Dask Migration Guide#

This migration guide explains the most important points that anyone familiar with Dask should know when trying out Daft or migrating Dask workloads to Daft.

The guide includes an overview of technical, conceptual and syntax differences between the two libraries that you should be aware of. Understanding these differences will help you evaluate your choice of tooling and ease your migration from Dask to Daft.

When should I use Daft?#

Dask and Daft are DataFrame frameworks built for distributed computing. Both libraries enable you to process large, tabular datasets in parallel, either locally or on remote instances on-prem or in the cloud.

If you are currently using Dask, you may want to consider migrating to Daft if you:

  • Are working with multimodal data types, such as nested JSON, tensors, Images, URLs, etc.,

  • Need faster computations through query planning and optimization,

  • Are executing machine learning workloads at scale,

  • Need deep support for data catalogs, predicate pushdowns and metadata pruning from Iceberg, Delta, and Hudi

  • Want to benefit from native Rust concurrency

You may want to stick with using Dask if you:

  • Want to only write pandas-like syntax,

  • Need to parallelize array-based workloads or arbitrary Python code that does not involve DataFrames (with Dask Array, Dask Delayed and/or Dask Futures)

The following sections explain conceptual and technical differences between Dask and Daft. Whenever relevant, code snippets are provided to illustrate differences in syntax.

Daft does not use an index#

Dask aims for as much feature-parity with pandas as possible, including maintaining the presence of an Index in the DataFrame. But keeping an Index is difficult when moving to a distributed computing environment. Dask doesn’t support row-based positional indexing (with .iloc) because it does not track the length of its partitions. It also does not support pandas MultiIndex. The argument for keeping the Index is that it makes some operations against the sorted index column very fast. In reality, resetting the Index forces a data shuffle and is an expensive operation.

Daft drops the need for an Index to make queries more readable and consistent. How you write a query should not change because of the state of an index or a reset_index call. In our opinion, eliminating the index makes things simpler, more explicit, more readable and therefore less error-prone. Daft achieves this by using the Expressions API.

In Dask you would index your DataFrame to return row b as follows:

ddf.loc[[“b”]]

In Daft, you would accomplish the same by using a col Expression to refer to the column that contains b:

df.where(daft.col(“alpha”)==”b”)

More about Expressions in the sections below.
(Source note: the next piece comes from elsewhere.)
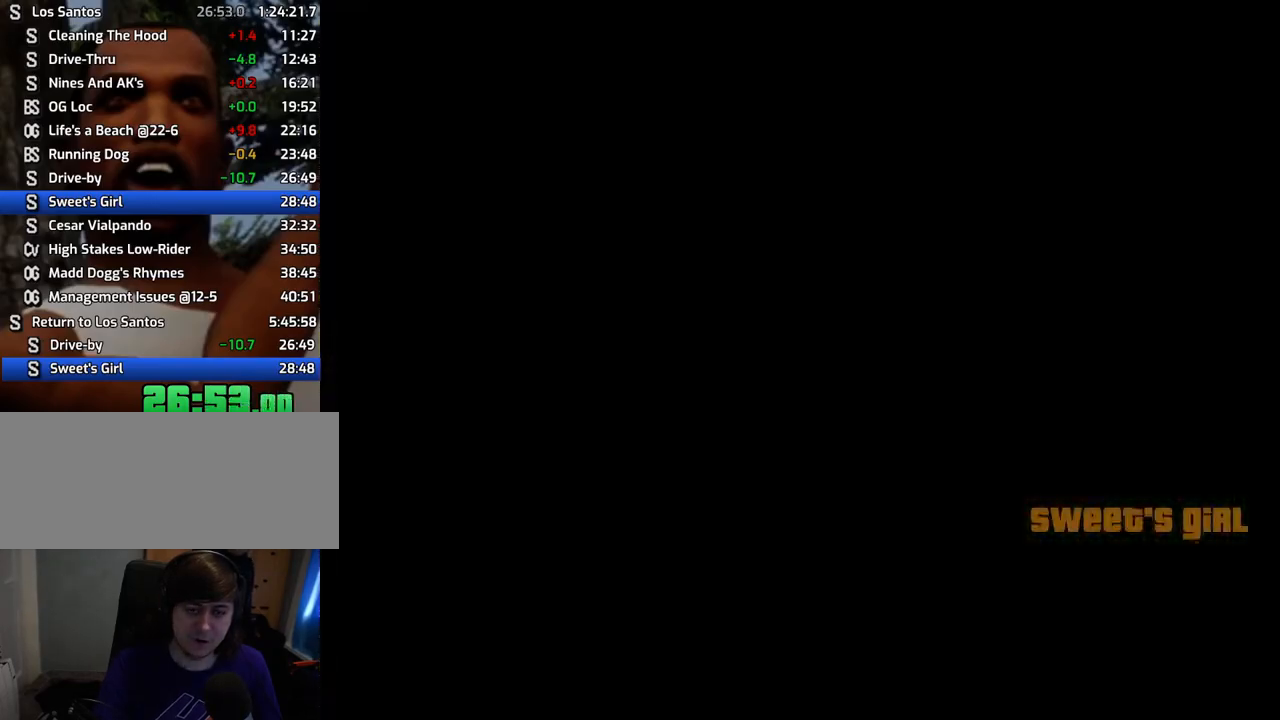
{"keys": ["a", "w"], "mouse": [], "events": [[33, "a", "down"], [33, "space", "up"], [33, "w", "down"], [83, "a", "up"], [133, "d", "down"], [133, "space", "down"], [133, "w", "up"], [183, "d", "up"], [233, "a", "down"], [233, "space", "up"], [233, "w", "down"], [317, "a", "up"], [317, "d", "down"], [317, "w", "up"], [367, "space", "down"], [417, "d", "up"], [467, "a", "down"], [467, "space", "up"], [467, "w", "down"]]}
Daft does not try to copy the pandas syntax#

Dask is built as a parallelizable version of pandas and Dask partitions are in fact pandas DataFrames. When you call a Dask function you are often applying a pandas function on each partition. This makes Dask relatively easy to learn for people familiar with pandas, but it also causes complications when pandas logic (built for sequential processing) does not translate well to a distributed context. When reading the documentation, Dask users will often encounter this phrase “This docstring was copied from pandas.core… Some inconsistencies with the Dask version may exist.” It is often unclear what these inconsistencies are and how they might affect performance.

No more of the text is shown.